DATA IN THIS EXERCISE>
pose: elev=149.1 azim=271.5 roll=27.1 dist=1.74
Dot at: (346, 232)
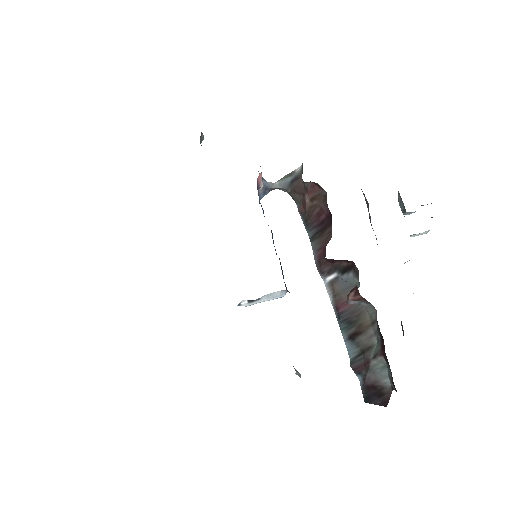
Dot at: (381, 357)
---
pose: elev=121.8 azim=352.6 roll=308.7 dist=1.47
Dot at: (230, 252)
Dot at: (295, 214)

EXERCISE> Reproduce the lines that begin at the line containing "pose: elev=149.1 azim=271.5" and stop after the line containing "Dot at: (381, 357)", renaming "dist" to "distance" and leaving everything else unchanged. Omit the pictures from your answer.

FULL RESPONSE>
pose: elev=149.1 azim=271.5 roll=27.1 distance=1.74
Dot at: (346, 232)
Dot at: (381, 357)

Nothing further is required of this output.